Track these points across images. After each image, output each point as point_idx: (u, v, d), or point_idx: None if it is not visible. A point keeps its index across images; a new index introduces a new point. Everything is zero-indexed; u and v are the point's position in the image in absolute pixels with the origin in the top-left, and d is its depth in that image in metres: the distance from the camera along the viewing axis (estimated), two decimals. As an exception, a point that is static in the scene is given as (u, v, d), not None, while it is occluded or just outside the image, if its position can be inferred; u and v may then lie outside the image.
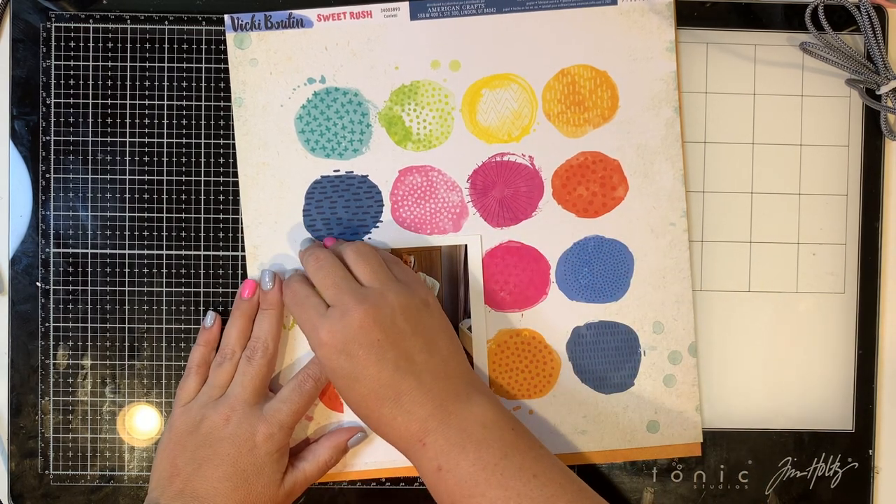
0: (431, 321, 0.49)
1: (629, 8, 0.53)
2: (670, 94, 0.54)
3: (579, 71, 0.53)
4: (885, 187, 0.55)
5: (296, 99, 0.53)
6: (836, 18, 0.54)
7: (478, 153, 0.54)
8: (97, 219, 0.54)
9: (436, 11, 0.53)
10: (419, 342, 0.47)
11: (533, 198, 0.54)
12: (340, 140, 0.54)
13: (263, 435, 0.49)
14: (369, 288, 0.48)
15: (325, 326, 0.47)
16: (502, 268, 0.54)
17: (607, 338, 0.54)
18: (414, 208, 0.54)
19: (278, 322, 0.52)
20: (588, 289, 0.54)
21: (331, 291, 0.48)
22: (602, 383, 0.54)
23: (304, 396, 0.50)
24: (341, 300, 0.47)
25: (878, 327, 0.55)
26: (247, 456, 0.48)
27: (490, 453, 0.45)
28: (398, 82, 0.53)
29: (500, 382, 0.54)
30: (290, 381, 0.51)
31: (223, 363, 0.51)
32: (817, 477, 0.55)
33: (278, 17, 0.53)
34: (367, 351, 0.46)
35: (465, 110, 0.54)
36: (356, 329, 0.46)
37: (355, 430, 0.53)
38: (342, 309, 0.47)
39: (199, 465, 0.48)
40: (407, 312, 0.48)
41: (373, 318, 0.46)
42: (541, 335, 0.54)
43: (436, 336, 0.48)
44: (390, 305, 0.47)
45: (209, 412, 0.49)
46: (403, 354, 0.47)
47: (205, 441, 0.49)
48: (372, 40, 0.53)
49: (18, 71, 0.53)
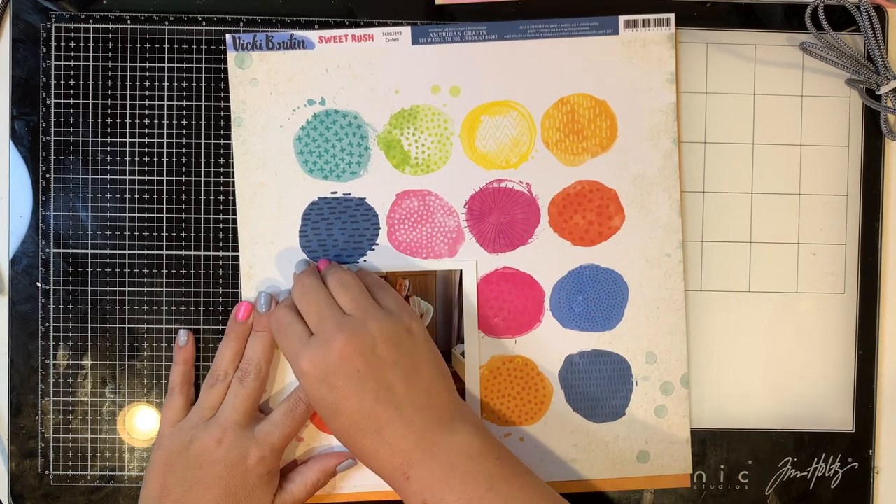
0: (414, 349, 0.47)
1: (631, 38, 0.53)
2: (669, 126, 0.54)
3: (579, 100, 0.53)
4: (885, 187, 0.55)
5: (295, 120, 0.53)
6: (836, 18, 0.54)
7: (475, 179, 0.54)
8: (97, 219, 0.54)
9: (437, 37, 0.53)
10: (400, 372, 0.46)
11: (529, 225, 0.54)
12: (339, 162, 0.54)
13: (255, 458, 0.48)
14: (351, 316, 0.47)
15: (307, 355, 0.46)
16: (497, 294, 0.54)
17: (600, 367, 0.54)
18: (410, 232, 0.54)
19: (271, 344, 0.52)
20: (582, 317, 0.54)
21: (314, 319, 0.47)
22: (594, 412, 0.54)
23: (297, 420, 0.50)
24: (322, 328, 0.47)
25: (878, 327, 0.55)
26: (238, 478, 0.48)
27: (475, 486, 0.44)
28: (398, 106, 0.53)
29: (492, 408, 0.54)
30: (281, 404, 0.51)
31: (215, 385, 0.51)
32: (817, 477, 0.55)
33: (280, 38, 0.53)
34: (346, 381, 0.45)
35: (464, 136, 0.54)
36: (336, 359, 0.45)
37: (345, 456, 0.52)
38: (323, 338, 0.46)
39: (189, 488, 0.48)
40: (388, 341, 0.46)
41: (353, 348, 0.45)
42: (533, 362, 0.54)
43: (419, 364, 0.47)
44: (370, 334, 0.46)
45: (199, 434, 0.49)
46: (384, 385, 0.46)
47: (195, 463, 0.48)
48: (373, 63, 0.53)
49: (18, 71, 0.53)
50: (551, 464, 0.54)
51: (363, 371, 0.45)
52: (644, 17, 0.53)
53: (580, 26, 0.53)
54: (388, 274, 0.54)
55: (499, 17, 0.54)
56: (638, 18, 0.53)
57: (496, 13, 0.54)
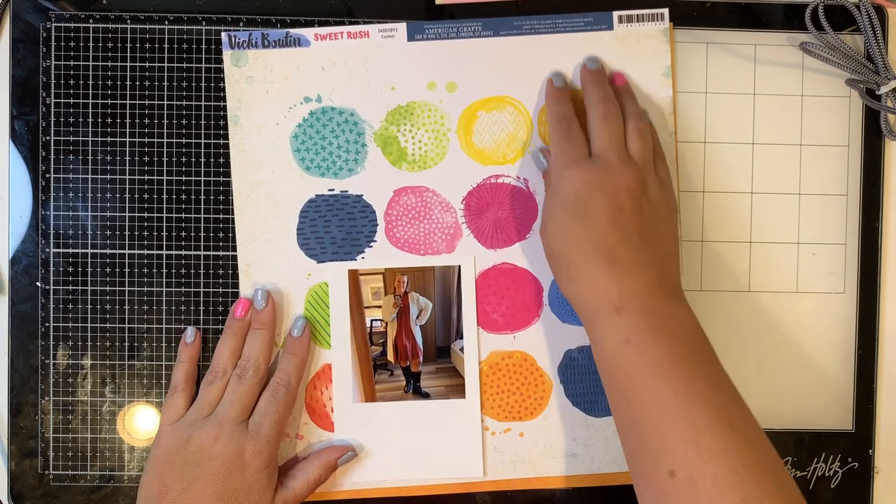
0: (668, 223, 0.49)
1: (625, 33, 0.53)
2: (666, 119, 0.54)
3: (574, 94, 0.53)
4: (885, 187, 0.55)
5: (292, 117, 0.53)
6: (836, 18, 0.54)
7: (472, 175, 0.54)
8: (97, 219, 0.54)
9: (433, 33, 0.53)
10: (651, 229, 0.48)
11: (527, 220, 0.54)
12: (336, 159, 0.54)
13: (252, 452, 0.48)
14: (635, 162, 0.49)
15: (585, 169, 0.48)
16: (495, 289, 0.54)
17: None
18: (408, 228, 0.54)
19: (270, 341, 0.52)
20: None
21: (603, 142, 0.49)
22: (593, 407, 0.54)
23: (280, 404, 0.50)
24: (608, 155, 0.48)
25: (878, 327, 0.55)
26: (237, 475, 0.48)
27: (683, 349, 0.45)
28: (394, 103, 0.53)
29: (491, 404, 0.54)
30: (263, 394, 0.51)
31: (214, 381, 0.51)
32: (817, 477, 0.55)
33: (275, 36, 0.53)
34: (606, 205, 0.47)
35: (461, 132, 0.54)
36: (608, 185, 0.47)
37: (345, 449, 0.52)
38: (605, 162, 0.48)
39: (188, 485, 0.48)
40: (652, 202, 0.48)
41: (628, 186, 0.47)
42: (533, 357, 0.54)
43: (664, 235, 0.49)
44: (644, 185, 0.48)
45: (197, 431, 0.49)
46: (636, 229, 0.47)
47: (193, 459, 0.48)
48: (369, 60, 0.53)
49: (18, 71, 0.53)
50: (551, 459, 0.54)
51: (625, 208, 0.47)
52: (638, 13, 0.53)
53: (575, 22, 0.53)
54: (386, 270, 0.54)
55: (498, 16, 0.53)
56: (632, 14, 0.53)
57: (495, 12, 0.54)
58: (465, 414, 0.54)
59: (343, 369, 0.54)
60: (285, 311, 0.53)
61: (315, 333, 0.54)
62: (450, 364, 0.54)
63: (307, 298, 0.54)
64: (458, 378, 0.54)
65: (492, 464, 0.54)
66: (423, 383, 0.54)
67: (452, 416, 0.54)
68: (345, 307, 0.54)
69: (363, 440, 0.53)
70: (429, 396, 0.54)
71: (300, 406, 0.54)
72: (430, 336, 0.54)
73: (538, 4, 0.54)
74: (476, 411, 0.54)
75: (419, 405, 0.54)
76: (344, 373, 0.54)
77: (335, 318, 0.54)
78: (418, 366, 0.54)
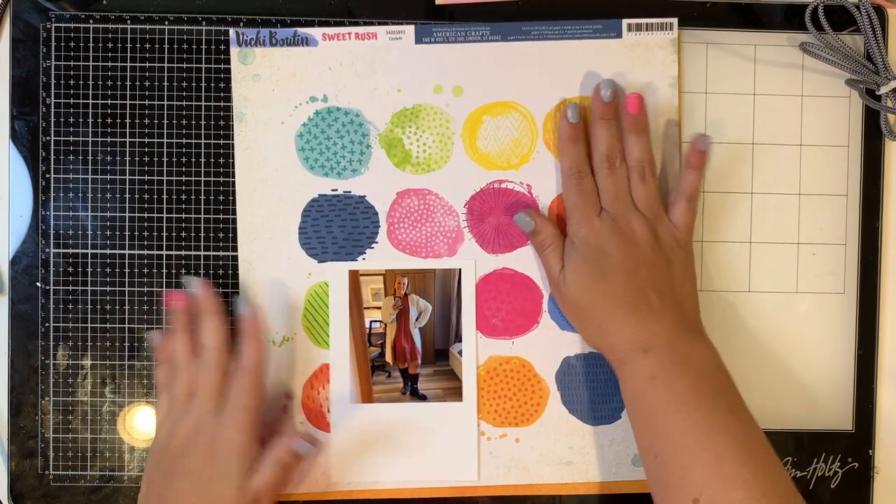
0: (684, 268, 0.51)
1: (634, 42, 0.53)
2: (671, 129, 0.54)
3: (581, 102, 0.53)
4: (885, 187, 0.55)
5: (297, 116, 0.53)
6: (836, 18, 0.54)
7: (476, 179, 0.54)
8: (97, 219, 0.54)
9: (441, 36, 0.53)
10: (668, 279, 0.50)
11: None
12: (340, 160, 0.54)
13: (223, 440, 0.48)
14: (645, 215, 0.51)
15: (599, 221, 0.50)
16: (495, 294, 0.54)
17: (597, 369, 0.54)
18: (410, 231, 0.54)
19: (221, 323, 0.50)
20: None
21: (610, 196, 0.51)
22: (590, 414, 0.54)
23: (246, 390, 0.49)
24: (617, 207, 0.51)
25: (878, 327, 0.55)
26: (209, 464, 0.48)
27: (706, 384, 0.47)
28: (400, 105, 0.53)
29: (488, 409, 0.54)
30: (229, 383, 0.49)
31: (180, 375, 0.50)
32: (817, 477, 0.55)
33: (283, 35, 0.53)
34: (623, 259, 0.49)
35: (466, 136, 0.54)
36: (627, 233, 0.50)
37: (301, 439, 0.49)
38: (613, 217, 0.50)
39: (168, 481, 0.48)
40: (666, 253, 0.50)
41: (635, 240, 0.50)
42: (530, 363, 0.54)
43: (683, 281, 0.51)
44: (654, 238, 0.50)
45: (175, 427, 0.49)
46: (654, 276, 0.49)
47: (177, 453, 0.49)
48: (376, 62, 0.53)
49: (18, 71, 0.53)
50: (547, 466, 0.54)
51: (640, 261, 0.49)
52: (647, 21, 0.53)
53: (583, 29, 0.53)
54: (386, 272, 0.54)
55: (498, 18, 0.53)
56: (641, 22, 0.53)
57: (496, 13, 0.54)
58: (462, 418, 0.54)
59: (341, 370, 0.54)
60: (285, 311, 0.53)
61: (314, 333, 0.54)
62: (448, 367, 0.54)
63: (307, 298, 0.54)
64: (455, 381, 0.54)
65: (486, 469, 0.54)
66: (421, 386, 0.54)
67: (449, 419, 0.54)
68: (344, 307, 0.54)
69: (359, 441, 0.53)
70: (426, 399, 0.54)
71: (297, 405, 0.54)
72: (428, 338, 0.54)
73: (539, 5, 0.54)
74: (472, 415, 0.54)
75: (416, 407, 0.54)
76: (341, 373, 0.54)
77: (334, 319, 0.54)
78: (416, 368, 0.54)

- - -

Retype exactly, and only, the lines above from the one where "30: (290, 381, 0.51)" occurs up to and including the one where "48: (372, 40, 0.53)" occurs.

- EXERCISE OUTPUT:
30: (290, 381, 0.51)
31: (223, 363, 0.51)
32: (817, 477, 0.55)
33: (278, 17, 0.53)
34: (367, 351, 0.46)
35: (465, 110, 0.54)
36: (356, 329, 0.46)
37: (355, 430, 0.53)
38: (342, 309, 0.47)
39: (199, 465, 0.48)
40: (407, 312, 0.48)
41: (373, 318, 0.46)
42: (541, 335, 0.54)
43: (436, 336, 0.48)
44: (390, 305, 0.47)
45: (209, 412, 0.49)
46: (403, 354, 0.47)
47: (205, 441, 0.49)
48: (372, 40, 0.53)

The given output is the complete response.